Dream Journal #13

My favorite number! … My mother is turning in her grave. She hated that number. It was bad luck for her.

Speaking of 13, I was 13 in my dreams last night. It was weird because I had an older person’s body. I was back in school, under the scrutiny of a very bitter 8th grade teacher. I’m pretty sure I was sweating in my sleep, because when I woke up briefly to turn on my other side, my hair was damp and my heart was pounding. Bad memories haunting my subconscious, I guess.

When I went back to sleep, I immediately aged, and had another child, who looked just like my now 20 year old daughter did when she was a baby. We were back in our old home, and I was getting ready to take her for a walk in her stroller. Unlike my daughter when she was a baby, this baby in my dreams was full of laughter and smiles.

On my walk, I wound up at school again. The baby was with me still, and I was looking for the gymnasium.
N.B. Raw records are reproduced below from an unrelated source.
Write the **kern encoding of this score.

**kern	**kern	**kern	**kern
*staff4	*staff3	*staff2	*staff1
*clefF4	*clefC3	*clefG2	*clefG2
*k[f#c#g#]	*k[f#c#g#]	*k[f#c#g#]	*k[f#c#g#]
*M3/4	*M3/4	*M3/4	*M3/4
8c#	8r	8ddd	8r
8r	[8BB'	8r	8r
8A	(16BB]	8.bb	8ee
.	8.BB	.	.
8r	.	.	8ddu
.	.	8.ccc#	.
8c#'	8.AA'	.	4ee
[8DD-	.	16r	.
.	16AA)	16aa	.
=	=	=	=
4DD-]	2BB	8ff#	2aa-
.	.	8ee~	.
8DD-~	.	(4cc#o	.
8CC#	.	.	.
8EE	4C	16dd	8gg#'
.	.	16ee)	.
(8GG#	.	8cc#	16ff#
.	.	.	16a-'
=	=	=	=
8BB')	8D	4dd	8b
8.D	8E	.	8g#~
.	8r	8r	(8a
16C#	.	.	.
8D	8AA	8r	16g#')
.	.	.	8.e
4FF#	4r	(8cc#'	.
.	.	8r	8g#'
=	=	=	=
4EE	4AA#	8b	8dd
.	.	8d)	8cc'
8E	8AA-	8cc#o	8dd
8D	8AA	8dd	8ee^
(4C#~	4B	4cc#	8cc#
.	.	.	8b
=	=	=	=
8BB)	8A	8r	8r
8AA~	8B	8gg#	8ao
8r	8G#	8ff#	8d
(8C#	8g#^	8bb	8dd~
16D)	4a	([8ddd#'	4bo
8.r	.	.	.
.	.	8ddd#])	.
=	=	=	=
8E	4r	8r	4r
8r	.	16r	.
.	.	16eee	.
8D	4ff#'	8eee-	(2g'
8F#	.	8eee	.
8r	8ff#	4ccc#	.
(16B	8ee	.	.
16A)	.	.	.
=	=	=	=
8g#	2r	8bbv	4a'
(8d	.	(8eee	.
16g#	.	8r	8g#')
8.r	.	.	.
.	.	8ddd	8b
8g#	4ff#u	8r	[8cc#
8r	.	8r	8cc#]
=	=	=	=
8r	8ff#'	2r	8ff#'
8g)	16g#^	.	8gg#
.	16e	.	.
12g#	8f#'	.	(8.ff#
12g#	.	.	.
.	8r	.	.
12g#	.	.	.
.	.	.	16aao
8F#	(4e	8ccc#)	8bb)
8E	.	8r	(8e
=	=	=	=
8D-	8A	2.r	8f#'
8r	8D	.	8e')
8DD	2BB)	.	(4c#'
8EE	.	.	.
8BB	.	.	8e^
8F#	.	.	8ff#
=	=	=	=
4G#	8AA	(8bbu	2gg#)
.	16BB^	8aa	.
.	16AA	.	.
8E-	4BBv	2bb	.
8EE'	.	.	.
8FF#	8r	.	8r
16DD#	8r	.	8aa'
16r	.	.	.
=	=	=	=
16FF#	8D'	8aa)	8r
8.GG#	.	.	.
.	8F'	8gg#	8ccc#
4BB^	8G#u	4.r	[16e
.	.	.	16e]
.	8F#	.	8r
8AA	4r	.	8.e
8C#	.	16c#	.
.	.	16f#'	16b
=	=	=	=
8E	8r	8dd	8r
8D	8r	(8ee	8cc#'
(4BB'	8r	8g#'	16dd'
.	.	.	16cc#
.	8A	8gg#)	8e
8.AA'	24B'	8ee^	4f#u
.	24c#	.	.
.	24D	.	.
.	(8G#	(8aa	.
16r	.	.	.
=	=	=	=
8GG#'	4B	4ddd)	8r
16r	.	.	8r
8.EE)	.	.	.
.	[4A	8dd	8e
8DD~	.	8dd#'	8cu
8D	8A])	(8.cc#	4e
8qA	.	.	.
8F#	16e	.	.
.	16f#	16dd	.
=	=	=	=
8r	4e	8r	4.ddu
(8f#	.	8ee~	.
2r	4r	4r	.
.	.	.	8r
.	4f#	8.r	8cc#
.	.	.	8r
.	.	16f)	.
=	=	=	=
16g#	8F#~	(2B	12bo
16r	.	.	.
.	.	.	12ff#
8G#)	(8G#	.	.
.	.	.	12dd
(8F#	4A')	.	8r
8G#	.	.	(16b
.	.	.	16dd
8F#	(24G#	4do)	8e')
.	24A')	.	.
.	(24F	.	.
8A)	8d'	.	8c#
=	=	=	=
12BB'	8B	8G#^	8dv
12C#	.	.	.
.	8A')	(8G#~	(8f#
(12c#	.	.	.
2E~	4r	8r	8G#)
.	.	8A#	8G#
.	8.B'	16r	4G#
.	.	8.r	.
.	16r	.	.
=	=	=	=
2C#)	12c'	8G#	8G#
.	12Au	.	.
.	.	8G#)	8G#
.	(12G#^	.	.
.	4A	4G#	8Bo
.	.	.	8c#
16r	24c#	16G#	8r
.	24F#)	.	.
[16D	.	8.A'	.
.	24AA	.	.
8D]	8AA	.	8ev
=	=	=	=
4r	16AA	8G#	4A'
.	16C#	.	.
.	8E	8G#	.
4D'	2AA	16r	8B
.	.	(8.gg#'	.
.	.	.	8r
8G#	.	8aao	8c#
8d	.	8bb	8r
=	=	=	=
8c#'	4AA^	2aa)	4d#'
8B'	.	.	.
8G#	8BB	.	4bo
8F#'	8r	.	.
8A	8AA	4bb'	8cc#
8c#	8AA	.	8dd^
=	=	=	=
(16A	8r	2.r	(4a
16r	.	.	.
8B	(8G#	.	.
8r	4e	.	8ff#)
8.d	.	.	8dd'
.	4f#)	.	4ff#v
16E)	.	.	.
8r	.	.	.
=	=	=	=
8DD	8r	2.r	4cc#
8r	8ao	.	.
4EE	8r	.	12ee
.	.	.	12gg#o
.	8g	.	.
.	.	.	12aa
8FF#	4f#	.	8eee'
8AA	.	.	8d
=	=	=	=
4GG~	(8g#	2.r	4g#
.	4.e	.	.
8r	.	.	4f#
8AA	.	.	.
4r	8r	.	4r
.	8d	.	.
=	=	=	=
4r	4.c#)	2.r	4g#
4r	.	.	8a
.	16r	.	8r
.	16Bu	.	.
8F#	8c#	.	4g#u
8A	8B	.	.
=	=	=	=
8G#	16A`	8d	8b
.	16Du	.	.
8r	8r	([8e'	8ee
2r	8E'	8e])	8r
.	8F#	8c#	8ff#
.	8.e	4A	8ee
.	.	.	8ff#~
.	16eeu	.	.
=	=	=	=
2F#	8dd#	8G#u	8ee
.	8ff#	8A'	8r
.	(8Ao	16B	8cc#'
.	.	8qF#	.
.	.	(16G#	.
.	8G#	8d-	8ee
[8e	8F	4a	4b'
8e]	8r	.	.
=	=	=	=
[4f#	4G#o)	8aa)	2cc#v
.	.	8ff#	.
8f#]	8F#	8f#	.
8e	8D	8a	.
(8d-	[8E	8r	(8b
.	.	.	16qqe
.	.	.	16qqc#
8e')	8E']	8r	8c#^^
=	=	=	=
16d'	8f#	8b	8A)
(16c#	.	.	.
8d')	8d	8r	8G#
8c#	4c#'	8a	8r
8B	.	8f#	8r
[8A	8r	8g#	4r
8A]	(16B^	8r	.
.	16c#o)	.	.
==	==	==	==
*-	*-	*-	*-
I think there was a competition. But I never made it because I accidentally slammed into another mother with a baby in her stroller. After a brief altercation, I left, and drove to the department of motor vehicles to renew my driver’s license.

UGH

I think this next part has to do with an article I read about Erie County New York possibly requiring a blood pressure test at the DMV. When I read this, I swear to God smoke billowed out of my ears. I know America is unhealthy, but there needs to be limits on where and when our health is monitored.

Before I start ranting about big brother, I need to talk about this trip to the DMV. They screened my vision, which is the part I hate, because I have problems with my eyes, which I don’t want to address because if I need to have anything done to my eyes to save my vision, I’m going to lose my marbles completely. Just stick me in the mental ward, because I’ll have permanent severe ptsd if I need to have any surgery on my eyes. I’ll be like one of those soldiers who saw shit in the Vietnam war.

But then the vision screening turned into a sales pitch and an attempt to collect on all of my horrendous medical debts. I signed my life away – again – and promised to pay for my new glasses in monthly installments. The lady at the vision center / DMV promised to come and take my eyesight away if I missed a payment.

JESUS H CHRIST … Time to wake the f*ck up!